Gates Pledges $7 Billion to Support ‘Critical Areas’ in Africa

ADDIS ABABA – Bill Gates, co-chair of the Bill & Melinda Gates Foundation, expressed the foundation’s long-term commitment to Africa and to working directly with countries to support breakthrough solutions in various critical areas.

In his first trip to Africa since the COVID-19 pandemic began, Bill Gates pledged that the foundation would spend more than $7 billion over the next four years to support African countries and institutions working to develop and implement innovative approaches to confront hunger, disease, gender inequality, and poverty.

This new commitment to support African countries is in addition to existing Gates Foundation funding to multilateral organizations, including Gavi, the Vaccine Alliance and the Global Fund to Fight AIDS, Tuberculosis, and Malaria.

These resources have helped strengthen health systems and increase access to healthcare in African countries, contributing to dramatic reductions in the rate of child deaths from diseases such as diarrheal diseases, pneumonia, malaria, and measles.

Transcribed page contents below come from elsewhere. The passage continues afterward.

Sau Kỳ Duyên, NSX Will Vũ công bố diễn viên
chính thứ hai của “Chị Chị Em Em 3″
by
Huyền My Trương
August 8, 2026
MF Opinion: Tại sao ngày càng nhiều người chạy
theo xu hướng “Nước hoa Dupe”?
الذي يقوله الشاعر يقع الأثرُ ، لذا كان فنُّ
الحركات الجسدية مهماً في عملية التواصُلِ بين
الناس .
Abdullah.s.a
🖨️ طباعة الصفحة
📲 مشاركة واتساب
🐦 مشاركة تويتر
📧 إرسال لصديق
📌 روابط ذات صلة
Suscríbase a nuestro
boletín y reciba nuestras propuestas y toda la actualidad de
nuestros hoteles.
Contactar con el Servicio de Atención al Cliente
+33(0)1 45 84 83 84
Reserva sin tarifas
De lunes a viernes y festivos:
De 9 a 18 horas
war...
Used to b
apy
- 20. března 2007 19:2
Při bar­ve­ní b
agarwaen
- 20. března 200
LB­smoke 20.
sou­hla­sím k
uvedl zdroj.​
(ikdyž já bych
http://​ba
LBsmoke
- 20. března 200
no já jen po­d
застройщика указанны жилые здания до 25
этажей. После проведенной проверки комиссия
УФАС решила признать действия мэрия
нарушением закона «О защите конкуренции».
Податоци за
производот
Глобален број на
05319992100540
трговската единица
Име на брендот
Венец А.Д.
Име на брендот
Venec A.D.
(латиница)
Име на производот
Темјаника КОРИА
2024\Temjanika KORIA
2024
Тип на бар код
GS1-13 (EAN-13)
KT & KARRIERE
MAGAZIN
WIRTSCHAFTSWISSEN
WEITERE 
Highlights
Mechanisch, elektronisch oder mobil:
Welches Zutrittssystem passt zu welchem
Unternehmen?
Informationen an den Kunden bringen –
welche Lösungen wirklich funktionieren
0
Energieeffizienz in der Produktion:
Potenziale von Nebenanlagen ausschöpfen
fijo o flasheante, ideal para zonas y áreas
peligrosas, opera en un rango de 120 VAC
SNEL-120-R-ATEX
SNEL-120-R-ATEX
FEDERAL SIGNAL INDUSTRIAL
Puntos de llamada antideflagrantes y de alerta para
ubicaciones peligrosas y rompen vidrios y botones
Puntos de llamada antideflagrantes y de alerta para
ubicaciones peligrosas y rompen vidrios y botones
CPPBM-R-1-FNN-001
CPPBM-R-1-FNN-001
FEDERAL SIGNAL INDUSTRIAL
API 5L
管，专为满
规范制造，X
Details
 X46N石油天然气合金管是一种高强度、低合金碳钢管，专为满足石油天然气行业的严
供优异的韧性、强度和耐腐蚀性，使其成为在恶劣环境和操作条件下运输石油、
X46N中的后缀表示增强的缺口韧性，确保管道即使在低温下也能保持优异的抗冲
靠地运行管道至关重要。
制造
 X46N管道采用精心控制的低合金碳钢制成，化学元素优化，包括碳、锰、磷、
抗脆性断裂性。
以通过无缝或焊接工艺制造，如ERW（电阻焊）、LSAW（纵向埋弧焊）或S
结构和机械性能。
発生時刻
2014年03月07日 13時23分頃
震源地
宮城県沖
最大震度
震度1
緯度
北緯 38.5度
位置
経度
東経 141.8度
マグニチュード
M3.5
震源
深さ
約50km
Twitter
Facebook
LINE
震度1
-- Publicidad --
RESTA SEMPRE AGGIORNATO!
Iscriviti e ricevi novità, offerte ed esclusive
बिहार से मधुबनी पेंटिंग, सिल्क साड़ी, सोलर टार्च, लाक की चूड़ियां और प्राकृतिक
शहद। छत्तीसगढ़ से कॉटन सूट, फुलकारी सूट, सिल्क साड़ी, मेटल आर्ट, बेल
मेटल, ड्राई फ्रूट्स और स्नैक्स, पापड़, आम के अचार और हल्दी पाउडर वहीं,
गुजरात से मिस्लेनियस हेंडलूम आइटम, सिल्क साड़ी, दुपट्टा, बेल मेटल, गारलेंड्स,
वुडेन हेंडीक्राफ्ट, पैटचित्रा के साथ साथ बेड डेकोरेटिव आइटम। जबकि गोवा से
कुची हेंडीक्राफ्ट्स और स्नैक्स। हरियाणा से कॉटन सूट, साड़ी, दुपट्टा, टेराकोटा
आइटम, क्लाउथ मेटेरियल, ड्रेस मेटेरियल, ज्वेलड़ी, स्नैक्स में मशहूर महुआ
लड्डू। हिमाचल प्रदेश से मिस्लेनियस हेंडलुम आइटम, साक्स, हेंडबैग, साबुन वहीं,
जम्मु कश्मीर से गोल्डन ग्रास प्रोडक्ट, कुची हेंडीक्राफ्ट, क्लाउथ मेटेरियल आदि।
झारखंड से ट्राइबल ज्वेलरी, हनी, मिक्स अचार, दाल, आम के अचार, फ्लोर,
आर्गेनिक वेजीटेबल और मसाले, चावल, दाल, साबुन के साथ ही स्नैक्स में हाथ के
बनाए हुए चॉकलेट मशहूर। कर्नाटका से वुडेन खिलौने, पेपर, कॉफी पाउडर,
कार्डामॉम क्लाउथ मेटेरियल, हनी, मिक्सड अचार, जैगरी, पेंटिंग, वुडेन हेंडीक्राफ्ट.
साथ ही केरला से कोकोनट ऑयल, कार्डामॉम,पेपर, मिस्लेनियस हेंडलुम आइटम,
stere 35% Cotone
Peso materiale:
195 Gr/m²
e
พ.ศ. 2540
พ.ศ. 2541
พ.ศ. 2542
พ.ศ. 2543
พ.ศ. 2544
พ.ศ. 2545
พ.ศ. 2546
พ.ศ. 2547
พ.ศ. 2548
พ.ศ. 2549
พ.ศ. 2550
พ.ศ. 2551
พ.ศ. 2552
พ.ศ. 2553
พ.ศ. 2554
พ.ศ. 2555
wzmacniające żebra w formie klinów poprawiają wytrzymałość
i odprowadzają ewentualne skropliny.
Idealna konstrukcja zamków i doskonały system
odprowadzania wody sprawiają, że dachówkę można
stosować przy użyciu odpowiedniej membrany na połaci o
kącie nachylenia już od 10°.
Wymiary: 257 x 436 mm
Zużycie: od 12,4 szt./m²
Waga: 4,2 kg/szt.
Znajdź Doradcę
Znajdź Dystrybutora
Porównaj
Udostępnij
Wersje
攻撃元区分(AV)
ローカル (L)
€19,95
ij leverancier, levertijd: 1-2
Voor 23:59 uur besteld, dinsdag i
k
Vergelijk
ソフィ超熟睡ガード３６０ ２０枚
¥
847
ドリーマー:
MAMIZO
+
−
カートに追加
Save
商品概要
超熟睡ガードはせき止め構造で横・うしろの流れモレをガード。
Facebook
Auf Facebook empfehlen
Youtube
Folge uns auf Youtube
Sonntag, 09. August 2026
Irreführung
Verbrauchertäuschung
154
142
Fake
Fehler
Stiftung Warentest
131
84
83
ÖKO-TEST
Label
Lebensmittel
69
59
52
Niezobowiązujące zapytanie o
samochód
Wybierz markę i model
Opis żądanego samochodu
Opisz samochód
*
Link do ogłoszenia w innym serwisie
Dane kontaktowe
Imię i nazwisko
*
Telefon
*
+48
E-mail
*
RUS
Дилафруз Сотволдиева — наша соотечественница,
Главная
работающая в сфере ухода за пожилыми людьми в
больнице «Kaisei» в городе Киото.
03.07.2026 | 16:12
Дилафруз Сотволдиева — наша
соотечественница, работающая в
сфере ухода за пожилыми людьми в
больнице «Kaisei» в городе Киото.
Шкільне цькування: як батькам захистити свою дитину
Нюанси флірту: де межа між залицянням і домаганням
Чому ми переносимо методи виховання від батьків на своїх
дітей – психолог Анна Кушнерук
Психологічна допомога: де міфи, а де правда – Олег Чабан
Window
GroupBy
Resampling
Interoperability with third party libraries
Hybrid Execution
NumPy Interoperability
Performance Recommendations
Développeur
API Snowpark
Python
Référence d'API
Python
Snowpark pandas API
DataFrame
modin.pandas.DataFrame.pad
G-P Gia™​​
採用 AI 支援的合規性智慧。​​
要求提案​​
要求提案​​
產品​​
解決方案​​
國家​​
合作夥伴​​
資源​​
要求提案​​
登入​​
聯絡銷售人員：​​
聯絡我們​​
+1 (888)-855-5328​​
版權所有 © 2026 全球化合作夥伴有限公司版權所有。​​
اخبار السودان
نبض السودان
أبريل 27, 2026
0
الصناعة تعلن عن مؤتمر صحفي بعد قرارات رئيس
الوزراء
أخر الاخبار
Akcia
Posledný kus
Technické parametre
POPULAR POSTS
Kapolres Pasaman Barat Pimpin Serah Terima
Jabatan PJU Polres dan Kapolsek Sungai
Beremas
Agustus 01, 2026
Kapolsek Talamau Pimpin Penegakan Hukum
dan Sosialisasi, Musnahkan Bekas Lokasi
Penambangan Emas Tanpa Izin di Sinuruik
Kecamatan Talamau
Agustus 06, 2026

This week, Gates spent time visiting primary health care centers, leading medical and agricultural research institutes, and smallholder farms to listen to and learn from Kenyan and regional partners about what programs and approaches are making an impact, what obstacles remain, and how the foundation can better support future progress.

Speaking to more than 500 students at the University of Nairobi, Gates said Africa’s young people have the talent and opportunity to accelerate progress and help solve the world’s most pressing problems.

“The big global challenges we face are persistent. But we have to remember, so are the people solving them,” he told the students.

“Our foundation will continue to support solutions in health, agriculture, and other critical areas—and the systems to get them out of the labs and to the people who need them.”

This commitment comes as the world is grappling with overlapping global crises that are worsening hunger, malnutrition, and poverty for millions.

Even before the war in Ukraine disrupted the global food system, African countries were facing severe climate shocks, including droughts, locusts, and flooding.

Today, 278 million people across Africa suffer from chronic hunger, with more than 37 million people facing acute hunger in the Horn of Africa alone. COVID-19 has also caused significant setbacks in immunization and stalled for decades.